5) I am also not convinced by the arguments on page 11. The simplest interpretation would be that the efficiency of searching is primarily determined by the persistence determined by an Equation (1) model, and that the higher frequency motion determined by Equation (2) is not a major factor. Evidence for any increase in efficiency resulting from either the O-U process or an additional stochastic oscillation (Equation (2)) is not presented. To support their interpretation, they need to do simulations showing that the addition of Equation(2) to the model, with parameters obtained from the data, gives more efficient searching than is obtained with Equation
(1) alone.

If the “two-state” model is worth discussing in the Introduction, it would seem to be appropriate to return to it in the final Discussion. Figure 10 is unnecessary. More information about the search simulations is needed: parameters and results.
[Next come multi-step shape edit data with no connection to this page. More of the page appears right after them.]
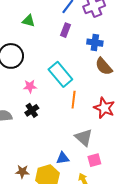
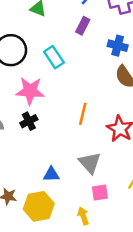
cyan rectangle: (60, 74) -> (54, 57), moved, size x0.7
pink star: (30, 86) -> (30, 91), size x1.6
blue triangle: (63, 158) -> (51, 174), moved

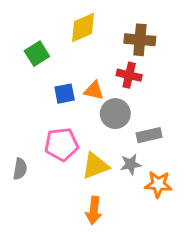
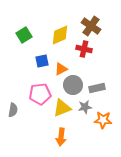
yellow diamond: (83, 28) -> (60, 35), moved
brown cross: (140, 40) -> (91, 26), turned 30
orange triangle: (94, 91) -> (61, 69), moved, turned -40
gray circle: (115, 114) -> (73, 85), moved

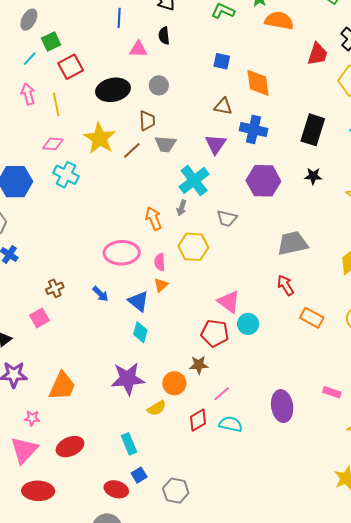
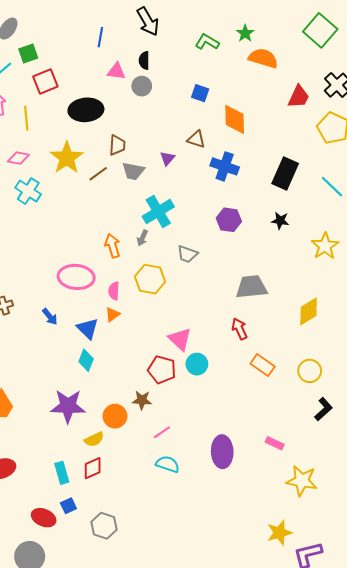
gray circle: (159, 85) -> (142, 86), moved
purple triangle: (216, 144) -> (167, 158), moved, size x0.7
purple hexagon: (263, 181) -> (229, 220), size x0.7
red diamond: (198, 420) -> (93, 468), moved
6) Perhaps these cells do not use a straight line search because they are simply incapable of “steering” well enough to get their persistence time much greater than about 30 min. On the other hand, perhaps life in non-infinite environments has selected for a different search strategy, or at least eliminated any selective advantage for a further increase in persistence. Free-swimming cells increase their persistence by rotating around the velocity vector, and thus generating a helical path. It would be interesting if cells on a surface achieve something similar by Equation (2). In the case of free-swimming cells, the helical path has been suggested to improve the sampling of the environment; perhaps something like that is involved here also. (You might want to look up work by Hugh Crenshaw on helical motion.)